**What the task asks**. Reproduce word for word the passage of the utility earnings excerpt below, from "OGE Energy (NYSE:OGE)" up to and including "share) for 2020.".

**Page excerpt**.
=====

The company reduced debt by about $625 million during the fourth quarter and is on target to reduce debt by $1.5 billion by the end of 2022.

“We feel like we’ve turned the corner here and strengthened our company,” Morgan said in closing the conference call.

For the quarter, adjusted EBITDA from ongoing operations was $1.17 billion, compared to $802 million for the same period in 2020.

Vistra’s share price gained 22 cents Friday, closing at $21.90. It had dropped to $17.25 in February after the company disclosed its winter storm losses. (See Vistra Stock Plunges After Market Losses.)

OGE Turns in Solid Year

OGE Energy (NYSE:OGE) on Thursday reported year-end earnings of $737.3 million ($3.68/diluted share), compared to a net loss of $173.7 million ($0.87/diluted share) for 2020.

For the quarter, earnings were $319.2 million ($1.59/diluted share), up from $54.8 million ($0.27/diluted share) for the year prior.

=====

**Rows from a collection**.
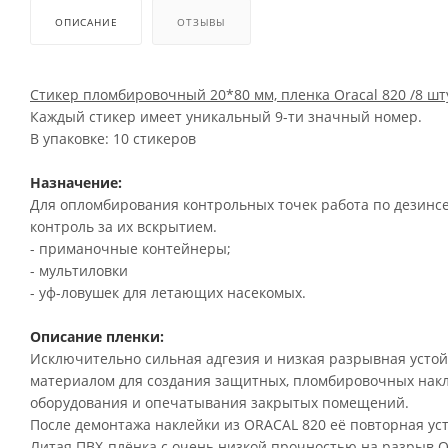
ОПИСАНИЕ
ОТЗЫВЫ
Стикер пломбировочный 20*80 мм, пленка Oracal 820 /8 шт
Каждый стикер имеет уникальный 9-ти значный номер.
В упаковке: 10 стикеров
Назначение:
Для опломбирования контрольных точек работа по дезинсек
контроль за их вскрытием.
- приманочные контейнеры;
- мультиловки
- уф-ловушек для летающих насекомых.
Описание пленки:
Исключительно сильная адгезия и низкая разрывная усто
материалом для создания защитных, пломбировочных накле
оборудования и опечатывания закрытых помещений.
После демонтажа наклейки из ORACAL 820 её повторная ус
Литая ПВХ-плёнка с очень низкой прочностью на разрыв O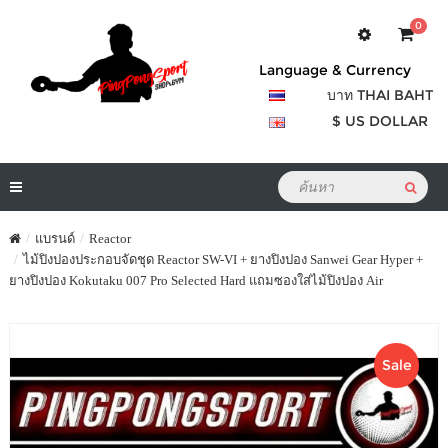
0
Language & Currency
บาท THAI BAHT
$ US DOLLAR
แบรนด์
Reactor
ไม้ปิงปองประกอบจัดชุด Reactor SW-VI + ยางปิงปอง Sanwei Gear Hyper +
ยางปิงปอง Kokutaku 007 Pro Selected Hard แถมซองใส่ไม้ปิงปอง Air
Sale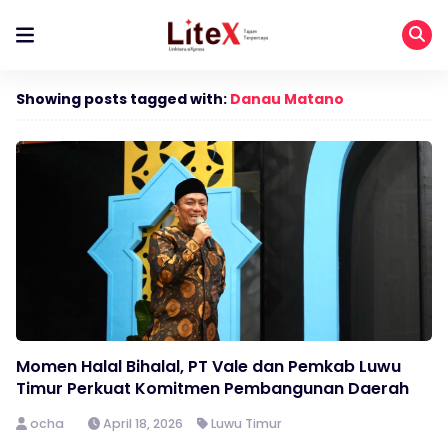
Showing posts tagged with:
Danau Matano
Momen Halal Bihalal, PT Vale dan Pemkab Luwu
Timur Perkuat Komitmen Pembangunan Daerah
ocha
April 18, 2026
Luwu Timur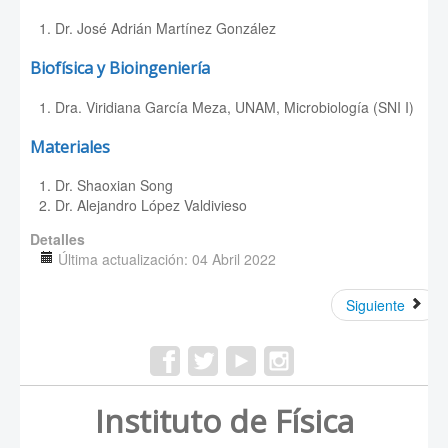
Dr. José Adrián Martínez González
Biofísica y Bioingeniería
Dra. Viridiana García Meza, UNAM, Microbiología (SNI I)
Materiales
Dr. Shaoxian Song
Dr. Alejandro López Valdivieso
Detalles
Última actualización: 04 Abril 2022
Siguiente
Instituto de Física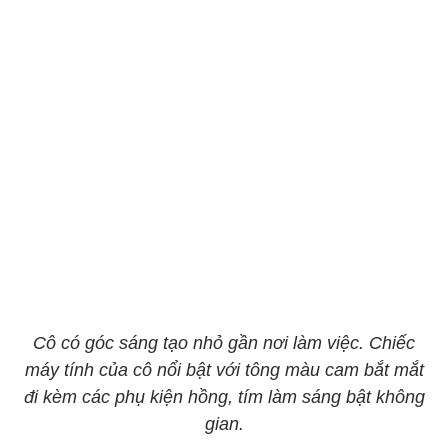
Cô có góc sáng tạo nhỏ gần nơi làm việc. Chiếc
máy tính của cô nổi bật với tông màu cam bắt mắt
đi kèm các phụ kiện hồng, tím làm sáng bật không
gian.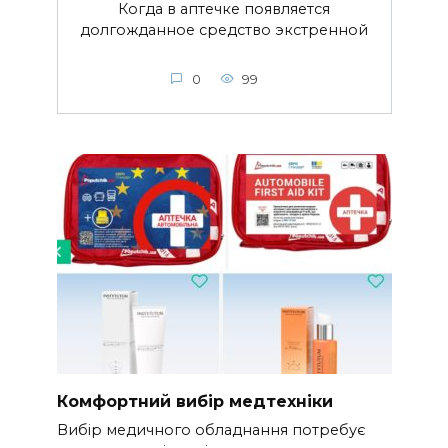
Когда в аптечке появляется
долгожданное средство экстренной
0
99
Комфортний вибір медтехніки
Вибір медичного обладнання потребує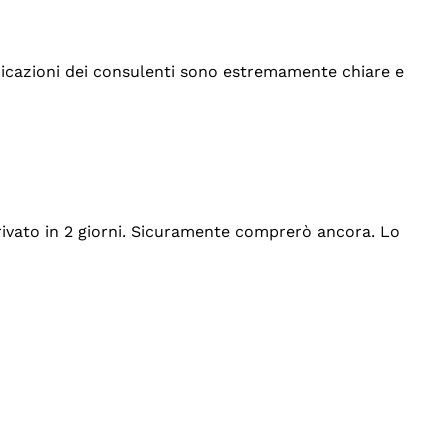
indicazioni dei consulenti sono estremamente chiare e
rrivato in 2 giorni. Sicuramente comprerò ancora. Lo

=====

**Output for this task**.
OGE Energy (NYSE:OGE) on Thursday reported year-end earnings of $737.3 million ($3.68/diluted share), compared to a net loss of $173.7 million ($0.87/diluted share) for 2020.